Looking again towards the gap, I perceived--what my enemy below must have missed--the form of a man who stood there, motionless, clear cut against the sky, with his back on us as he gazed seaward.

He was too far off for me to see if he were a soldier or only a peasant.

Yet I remember marking that he was great of stature; and as he stood there, with his hair floating in the wind, he seemed some image of a giant god set there to stand sentinel and brood over the wild landscape.
Then, as the sun broke out from behind the sweeping clouds, it flashed on a sword in his hand, and I concluded this must be an English soldier placed there to keep the road inland against the invading Spaniard.

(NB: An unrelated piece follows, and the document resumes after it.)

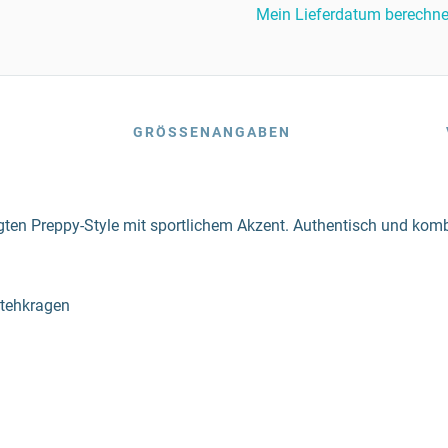
Mein Lieferdatum berechn
GRÖSSENANGABEN
gten Preppy-Style mit sportlichem Akzent. Authentisch und kombi
Stehkragen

'Twas a fine post of defence, verily; for, looking round, I perceived that the hills on every hand seemed to close in and stand like the walls of a basin, with no outlet save the crest on which I stood on the one hand, and a gap where he stood on the other; while betwixt us stretched the moist plain, across which the Captain was even now spurring.

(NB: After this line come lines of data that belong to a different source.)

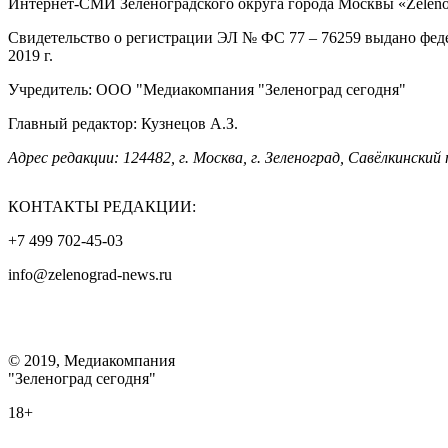
Интернет-СМИ Зеленоградского округа города Москвы «Zelenog
Свидетельство о регистрации ЭЛ № ФС 77 – 76259 выдано фед
2019 г.
Учредитель: ООО "Медиакомпания "Зеленоград сегодня"
Главный редактор: Кузнецов А.З.
Адрес редакции: 124482, г. Москва, г. Зеленоград, Савёлкинский 
КОНТАКТЫ РЕДАКЦИИ:
+7 499 702-45-03
info@zelenograd-news.ru
© 2019, Медиакомпания
"Зеленоград сегодня"
18+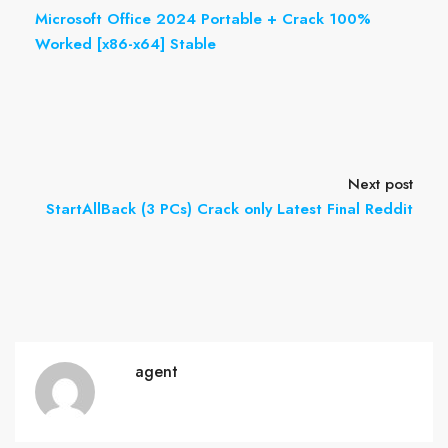
Microsoft Office 2024 Portable + Crack 100%
Worked [x86-x64] Stable
Next post
StartAllBack (3 PCs) Crack only Latest Final Reddit
agent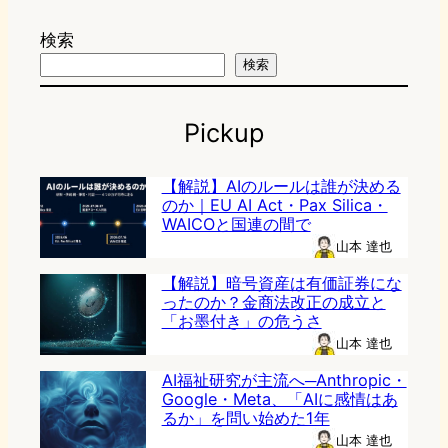
検索
検索
Pickup
【解説】AIのルールは誰が決める
のか｜EU AI Act・Pax Silica・
WAICOと国連の間で
山本 達也
【解説】暗号資産は有価証券にな
ったのか？金商法改正の成立と
「お墨付き」の危うさ
山本 達也
AI福祉研究が主流へ─Anthropic・
Google・Meta、「AIに感情はあ
るか」を問い始めた1年
山本 達也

So intent had I been on the solitary sentinel, and the strange form of this wild hollow, that I had forgot for a moment my quest.

But I remembered it as the sun suddenly fell on the form of my enemy labouring heavily through the swamp below.
A sudden fierceness seized me as I flung myself forward in pursuit; I shouted to him with all my might to stand and face me where he stood.
I can remember seeing the form of the soldier in the gap turn quickly and look my way.